Not at all. I treat both of them the same. You go out for your race and you've got to try your best. They're your opponents and you've got to race the way you train. It is important to swim your own race and not someone else's. There's no difference between the two: in the one I swim short distances and in the other long distances, and that's difficult to prepare for.
WR: Besides swimming, do you have time for anything else?
I have a boxer at home, she is nine months old, that's my little puppy. I spend quite a lot of time with her, taking her for runs, that sort of thing. Just to be with her; she's a very loving dog.

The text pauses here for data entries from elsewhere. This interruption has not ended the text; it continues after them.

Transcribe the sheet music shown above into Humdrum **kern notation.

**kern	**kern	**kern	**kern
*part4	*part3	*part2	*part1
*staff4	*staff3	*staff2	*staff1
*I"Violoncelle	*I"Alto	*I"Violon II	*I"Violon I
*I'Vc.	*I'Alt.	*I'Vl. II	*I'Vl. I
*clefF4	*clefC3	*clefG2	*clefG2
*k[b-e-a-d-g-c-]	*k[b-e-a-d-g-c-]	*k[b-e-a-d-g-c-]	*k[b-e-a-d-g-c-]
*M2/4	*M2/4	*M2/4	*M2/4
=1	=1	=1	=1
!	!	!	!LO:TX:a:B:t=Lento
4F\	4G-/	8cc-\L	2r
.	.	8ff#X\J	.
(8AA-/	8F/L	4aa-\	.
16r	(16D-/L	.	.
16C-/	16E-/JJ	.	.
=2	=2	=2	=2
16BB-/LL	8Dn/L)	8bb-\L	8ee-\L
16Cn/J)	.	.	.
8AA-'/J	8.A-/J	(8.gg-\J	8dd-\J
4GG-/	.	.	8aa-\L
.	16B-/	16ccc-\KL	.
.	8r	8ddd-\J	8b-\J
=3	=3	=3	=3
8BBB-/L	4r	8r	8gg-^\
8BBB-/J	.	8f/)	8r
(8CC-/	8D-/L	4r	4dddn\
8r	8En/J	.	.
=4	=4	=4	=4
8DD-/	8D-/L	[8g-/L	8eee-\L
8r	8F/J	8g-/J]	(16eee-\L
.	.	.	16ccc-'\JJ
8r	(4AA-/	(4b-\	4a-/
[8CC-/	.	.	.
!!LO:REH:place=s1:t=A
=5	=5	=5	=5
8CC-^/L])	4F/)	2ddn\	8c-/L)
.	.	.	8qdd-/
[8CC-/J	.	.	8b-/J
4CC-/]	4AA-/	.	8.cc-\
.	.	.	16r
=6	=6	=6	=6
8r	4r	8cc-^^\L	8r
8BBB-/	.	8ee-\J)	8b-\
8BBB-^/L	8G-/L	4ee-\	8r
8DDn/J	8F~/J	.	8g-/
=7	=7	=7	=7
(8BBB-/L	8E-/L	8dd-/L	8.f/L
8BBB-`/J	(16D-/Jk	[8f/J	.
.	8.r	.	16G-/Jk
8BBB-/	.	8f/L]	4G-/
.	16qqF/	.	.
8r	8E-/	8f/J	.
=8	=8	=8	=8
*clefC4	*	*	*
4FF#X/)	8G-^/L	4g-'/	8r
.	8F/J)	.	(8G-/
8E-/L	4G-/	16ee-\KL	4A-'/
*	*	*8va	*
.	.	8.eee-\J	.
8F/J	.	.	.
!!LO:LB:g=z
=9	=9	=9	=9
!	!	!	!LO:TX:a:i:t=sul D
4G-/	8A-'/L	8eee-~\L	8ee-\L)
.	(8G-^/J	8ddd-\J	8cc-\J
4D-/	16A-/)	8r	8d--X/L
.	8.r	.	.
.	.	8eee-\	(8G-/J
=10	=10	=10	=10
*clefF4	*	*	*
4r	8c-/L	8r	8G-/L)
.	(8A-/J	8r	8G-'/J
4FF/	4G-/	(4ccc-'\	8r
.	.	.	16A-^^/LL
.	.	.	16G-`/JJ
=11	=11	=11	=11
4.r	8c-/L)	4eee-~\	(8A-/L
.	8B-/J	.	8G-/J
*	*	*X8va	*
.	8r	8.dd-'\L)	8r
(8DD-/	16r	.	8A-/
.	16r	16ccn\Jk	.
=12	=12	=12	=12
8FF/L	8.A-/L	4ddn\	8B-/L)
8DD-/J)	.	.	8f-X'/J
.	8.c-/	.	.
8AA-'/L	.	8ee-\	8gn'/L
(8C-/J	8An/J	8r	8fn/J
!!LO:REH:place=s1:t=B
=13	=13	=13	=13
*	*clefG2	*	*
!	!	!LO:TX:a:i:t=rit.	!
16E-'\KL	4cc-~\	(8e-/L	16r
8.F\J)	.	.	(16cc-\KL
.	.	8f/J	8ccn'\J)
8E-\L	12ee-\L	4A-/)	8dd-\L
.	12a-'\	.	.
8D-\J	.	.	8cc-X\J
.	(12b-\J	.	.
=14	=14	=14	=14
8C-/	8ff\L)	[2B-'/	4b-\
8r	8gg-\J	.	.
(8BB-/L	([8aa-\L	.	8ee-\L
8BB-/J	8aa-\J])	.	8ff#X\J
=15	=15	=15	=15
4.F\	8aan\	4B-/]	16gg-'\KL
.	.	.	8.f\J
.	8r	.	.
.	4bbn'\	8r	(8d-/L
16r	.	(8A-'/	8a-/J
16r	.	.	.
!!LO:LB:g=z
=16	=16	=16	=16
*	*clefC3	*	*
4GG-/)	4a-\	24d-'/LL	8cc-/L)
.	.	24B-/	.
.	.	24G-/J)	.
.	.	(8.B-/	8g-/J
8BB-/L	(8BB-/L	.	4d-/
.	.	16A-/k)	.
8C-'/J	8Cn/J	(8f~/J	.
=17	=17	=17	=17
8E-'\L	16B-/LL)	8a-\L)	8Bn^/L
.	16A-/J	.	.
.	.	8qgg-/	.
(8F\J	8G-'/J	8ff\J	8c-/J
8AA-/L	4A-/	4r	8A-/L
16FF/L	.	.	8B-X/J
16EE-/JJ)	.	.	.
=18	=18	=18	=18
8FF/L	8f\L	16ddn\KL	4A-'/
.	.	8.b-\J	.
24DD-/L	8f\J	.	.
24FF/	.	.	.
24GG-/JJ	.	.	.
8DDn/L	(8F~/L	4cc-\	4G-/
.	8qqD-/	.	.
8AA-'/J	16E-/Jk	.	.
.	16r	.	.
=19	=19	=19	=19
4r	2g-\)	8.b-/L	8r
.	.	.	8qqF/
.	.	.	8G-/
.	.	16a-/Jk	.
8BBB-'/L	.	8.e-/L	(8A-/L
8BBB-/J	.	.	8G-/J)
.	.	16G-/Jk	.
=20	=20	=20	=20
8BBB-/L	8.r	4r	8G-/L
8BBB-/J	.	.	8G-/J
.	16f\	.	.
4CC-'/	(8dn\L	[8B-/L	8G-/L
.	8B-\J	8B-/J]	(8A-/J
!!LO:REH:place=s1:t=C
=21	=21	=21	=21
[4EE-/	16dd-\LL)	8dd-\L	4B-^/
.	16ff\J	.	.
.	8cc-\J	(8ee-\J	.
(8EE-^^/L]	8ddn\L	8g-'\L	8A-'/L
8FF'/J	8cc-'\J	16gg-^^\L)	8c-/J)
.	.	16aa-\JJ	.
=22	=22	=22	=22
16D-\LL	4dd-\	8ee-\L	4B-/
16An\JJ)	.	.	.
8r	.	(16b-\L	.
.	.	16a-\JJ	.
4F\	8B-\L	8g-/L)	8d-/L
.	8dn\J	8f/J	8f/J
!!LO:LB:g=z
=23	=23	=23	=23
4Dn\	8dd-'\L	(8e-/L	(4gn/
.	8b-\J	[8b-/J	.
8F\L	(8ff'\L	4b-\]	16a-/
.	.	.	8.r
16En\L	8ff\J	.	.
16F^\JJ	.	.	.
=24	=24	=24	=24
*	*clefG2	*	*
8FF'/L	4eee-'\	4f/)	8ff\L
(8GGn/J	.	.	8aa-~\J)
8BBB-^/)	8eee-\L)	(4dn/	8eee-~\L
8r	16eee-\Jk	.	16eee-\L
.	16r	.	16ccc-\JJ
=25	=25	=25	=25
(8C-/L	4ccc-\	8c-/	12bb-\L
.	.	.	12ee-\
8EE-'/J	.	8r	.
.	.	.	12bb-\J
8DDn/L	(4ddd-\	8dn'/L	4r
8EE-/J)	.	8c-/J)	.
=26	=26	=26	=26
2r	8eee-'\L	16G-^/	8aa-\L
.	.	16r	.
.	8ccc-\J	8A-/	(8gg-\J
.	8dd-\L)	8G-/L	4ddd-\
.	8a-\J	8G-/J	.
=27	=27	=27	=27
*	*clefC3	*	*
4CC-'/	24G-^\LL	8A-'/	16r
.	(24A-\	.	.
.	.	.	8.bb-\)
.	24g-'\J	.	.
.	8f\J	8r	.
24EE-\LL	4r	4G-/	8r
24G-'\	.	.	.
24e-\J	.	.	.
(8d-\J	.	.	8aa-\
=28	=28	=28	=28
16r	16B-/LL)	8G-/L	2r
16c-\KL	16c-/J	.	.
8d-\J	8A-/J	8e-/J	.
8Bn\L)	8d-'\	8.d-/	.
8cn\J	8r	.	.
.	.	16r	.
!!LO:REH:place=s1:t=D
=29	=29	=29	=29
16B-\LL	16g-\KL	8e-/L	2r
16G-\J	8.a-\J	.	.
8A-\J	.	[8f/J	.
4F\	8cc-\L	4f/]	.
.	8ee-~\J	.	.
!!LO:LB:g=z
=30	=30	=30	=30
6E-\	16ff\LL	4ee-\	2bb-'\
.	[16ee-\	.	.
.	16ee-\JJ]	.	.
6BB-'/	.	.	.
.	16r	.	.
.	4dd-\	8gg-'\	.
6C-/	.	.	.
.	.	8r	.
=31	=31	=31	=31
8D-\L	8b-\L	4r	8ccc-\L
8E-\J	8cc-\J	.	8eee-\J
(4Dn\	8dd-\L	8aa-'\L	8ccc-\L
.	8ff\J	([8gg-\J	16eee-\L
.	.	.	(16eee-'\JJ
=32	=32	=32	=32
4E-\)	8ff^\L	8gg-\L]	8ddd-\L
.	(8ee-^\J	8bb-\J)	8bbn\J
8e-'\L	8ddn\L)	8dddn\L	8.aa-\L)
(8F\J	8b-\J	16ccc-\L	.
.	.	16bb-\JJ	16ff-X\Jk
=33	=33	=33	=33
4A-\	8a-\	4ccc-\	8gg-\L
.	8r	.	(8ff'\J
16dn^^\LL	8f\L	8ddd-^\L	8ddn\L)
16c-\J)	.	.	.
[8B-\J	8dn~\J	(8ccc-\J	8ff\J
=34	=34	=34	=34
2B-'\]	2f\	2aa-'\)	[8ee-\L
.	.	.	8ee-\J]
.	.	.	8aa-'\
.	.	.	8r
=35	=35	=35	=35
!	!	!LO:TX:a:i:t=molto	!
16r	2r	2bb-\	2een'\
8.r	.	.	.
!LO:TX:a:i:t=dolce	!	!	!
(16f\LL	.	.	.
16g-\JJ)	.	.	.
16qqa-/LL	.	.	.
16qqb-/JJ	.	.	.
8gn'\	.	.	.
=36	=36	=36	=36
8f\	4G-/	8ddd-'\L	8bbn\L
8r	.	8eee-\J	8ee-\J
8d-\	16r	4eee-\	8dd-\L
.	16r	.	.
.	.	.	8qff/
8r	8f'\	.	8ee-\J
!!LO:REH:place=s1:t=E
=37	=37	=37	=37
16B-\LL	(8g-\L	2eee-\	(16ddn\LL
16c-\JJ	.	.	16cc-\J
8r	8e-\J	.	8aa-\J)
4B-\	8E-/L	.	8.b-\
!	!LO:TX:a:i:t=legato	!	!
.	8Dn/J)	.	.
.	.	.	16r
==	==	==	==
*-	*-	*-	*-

Otherwise I am a student at UCT. I am doing a BSc, majoring in genetics and physiology. It's gone quite well so far. UCT have given me a scholarship for this year; so that's what I do in my spare time.
And I do motivational speaking.
WR: Who do you speak to, and what do you tell them?
I have been to prisons, to churches, to companies, to schools, primary and high. My message isn't just about disability. It's about going out there believing in yourself, setting goals, having dreams. It is difficult to do: if your life is all the good things, and there are some bad things, to get through those patches and just to carry on with life.
That's basically my story. I don't prepare my speeches, but I have a set layout. So, what I talk about really is when I started swimming, and my life since then. And it hasn't been easy: in the beginning we had to pay our own coaches and sometimes you couldn't do that. And I missed my race at the Commonwealth Games in 1998. It was the first race in the competition, and I was busy warming up in the pool behind. All the ordeals you have to go through, training hard, going through the down patches - the speed bumps I call them; you have to go through the bad patches to get to the good ones.
WR: Has it ever occurred to you that your swimming successes might mean more in the world, with your disability, rather than if you were an ordinary swimmer?
I think that is true. I always say it had to take a bad accident to get people to realize that there are swimmers out in the world. We had Penny Heyns winning Olympic gold, but no one else was known for swimming. I was a top South African swimmer and no one knew my name, until I had my accident. So, I think a lot of good has come out of my accident.
I am hoping just to bring out the swimming name. Our swimmers always do well and mostly we come back from international competitions with the highest count of medals, but because there is not much money in it, it's not on TV, it's not on radio, like other sports. But, we get by, we don't have the greatest of facilities, we train hard, and we have to pay our coaches. And those that can't pay just drop out. We lose a lot of talent that way.
Don't you have sponsorships?
Just recently I signed up with Orbit Motors for a car, and Adidas sponsor my clothing, and Speedo my swimming kit. That saves a lot of money, especially for swimming suits, which don't come cheaply. For a suit which we call a sharkskin - it goes through the water very smoothly - down to your knees and off your shoulders, you can pay up to ten grand. But if you want to be out there with the top swimmers, you all have to race in more or less the same suits.
Hopefully we can get more sponsors involved. It's difficult because sponsors don't want to sponsor individuals, only teams. We can understand that, because in swimming you can't really show off brand names. We are allowed only one logo on our costume or cap, and it is limited to a certain size. There are a whole lot of rules like that. We want to get more sponsors involved with more swimmers, and not just with one swimmer out of hundreds.
WR: One day your swimming will be over. What will you do then?
I will carry on with motivational speaking for a while, but my love really lies with genetics, actually going into a lab and working with diseases and viruses. And trying to find cures, trying to find the causes of diseases, the genetic side of things. And maybe even growing a leg, or even an arm, and finding out how you can actually attach it to the rest of the body.